Look closely. The C-I bond breaks, and a new C-CH3 bond forms.
The wedged group is CH2I. If this bond were to be inverted, it would mean we are forming C-CH3 and breaking C-CH2I . That would make carbon the leaving group. Not good!
Why isn’t there any inversion in the second last example?
Hi, thanks for your question. In the second-last example OTs is being replaced by CH3. In the product the carbon undergoing attack is attached to two methyl groups, so it’s not a chiral center. That’s why I didn’t show inversion.

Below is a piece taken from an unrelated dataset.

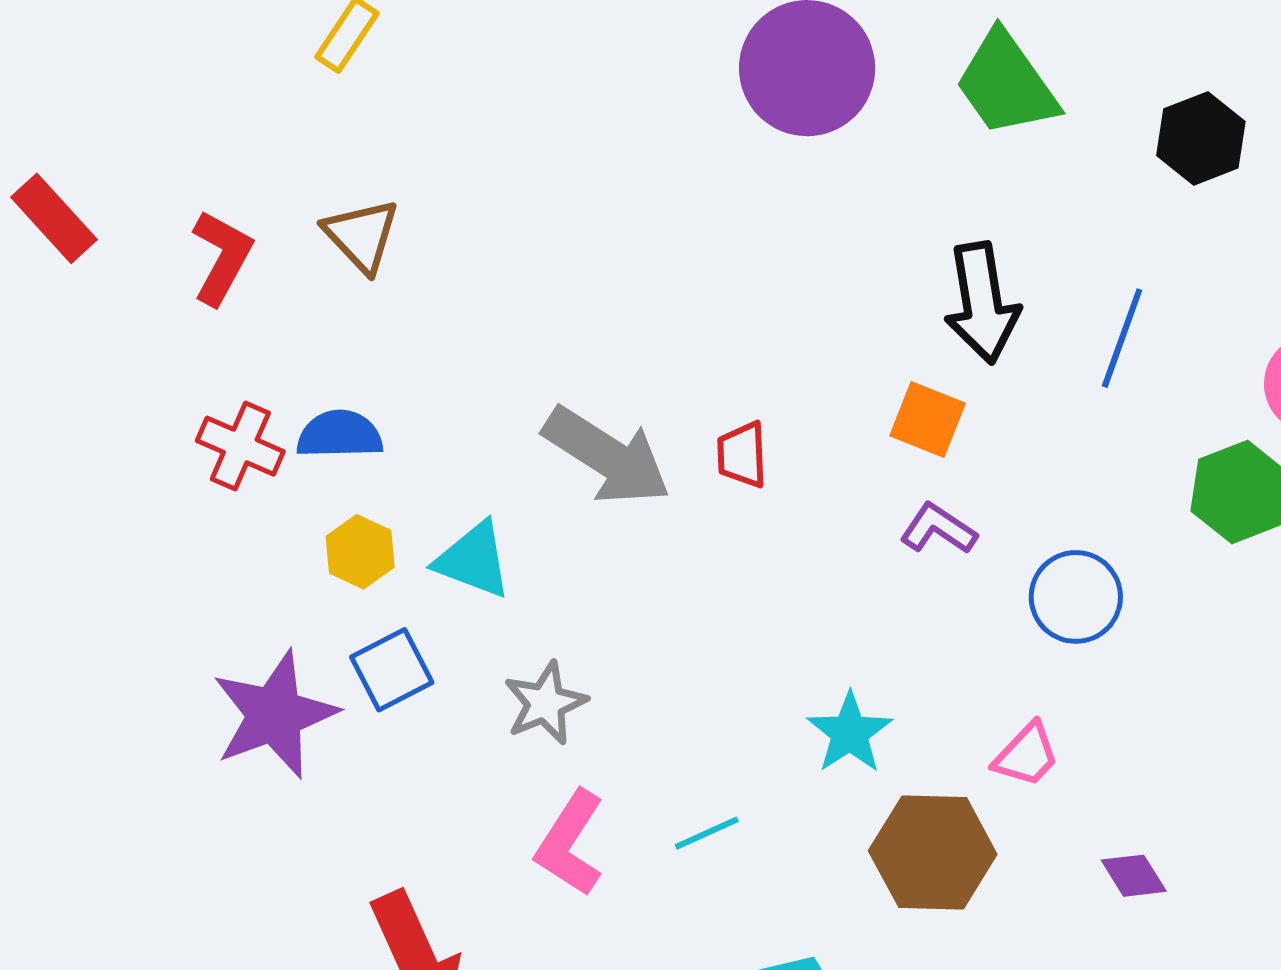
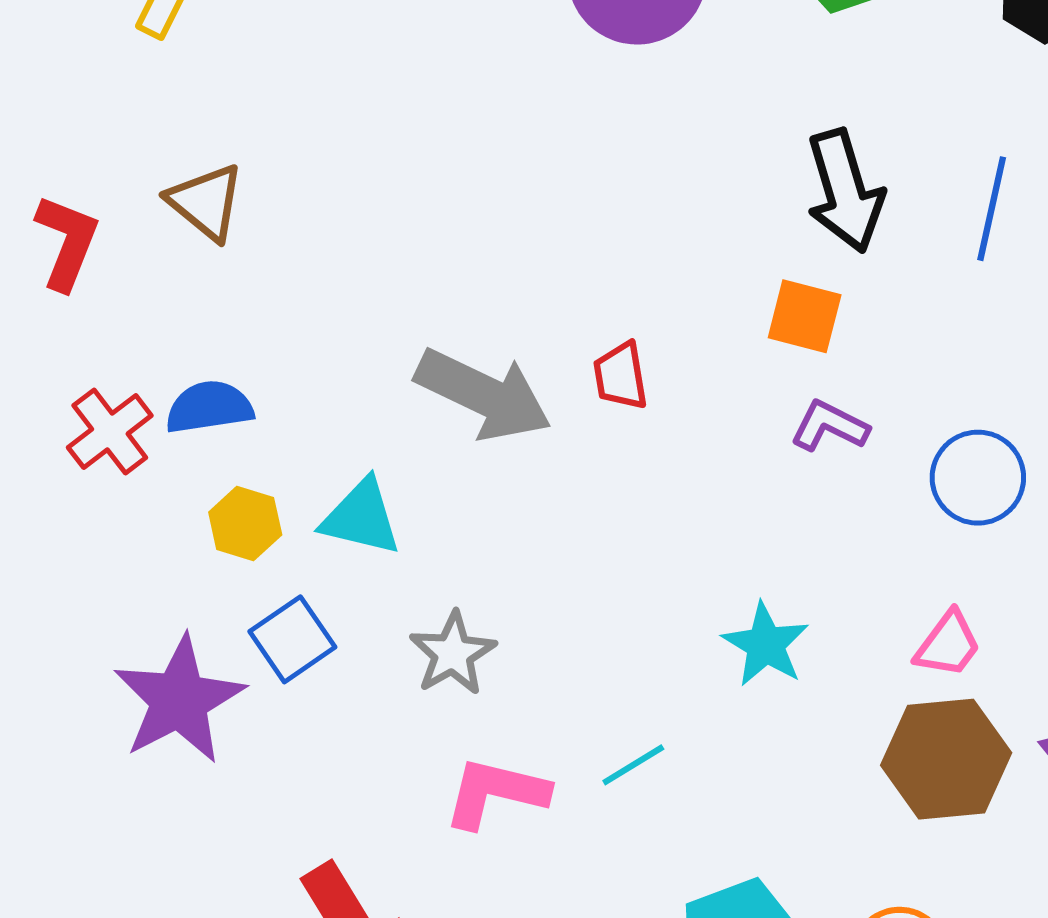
red cross: (240, 446) -> (110, 431), turned 36
pink L-shape: (570, 843) -> (496, 793), turned 78
brown hexagon: (933, 853) -> (946, 759), moved

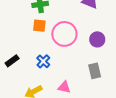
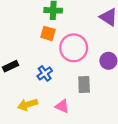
gray rectangle: (95, 71) -> (84, 85), moved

In example 2, I believe, there is an extra carbon that shouldn’t be there. You use CH3-CH2-CH2-I and a cyclopentane directly attached to the CuLi, thus you should have 1-propyl-cyclopentane and not a 1-butyl-cyclopentane.
You are correct! I fixed the image. Thanks for spotting!
That is correct. C-2 attached to Cu is nucleophilic (partially negative) and C1 attached to Br is electrophilic (partially positive).
Oh, my mistake. Electronegativity (Cu) = 1,9 < Electronegativity (C) = 2,5. :-) Thx
Hi, please for explaining how is created bond C1 and C2 in Mechanism? C1 is (+) and Cu is (-) —> C2 is (+) I suppose. Thx. P.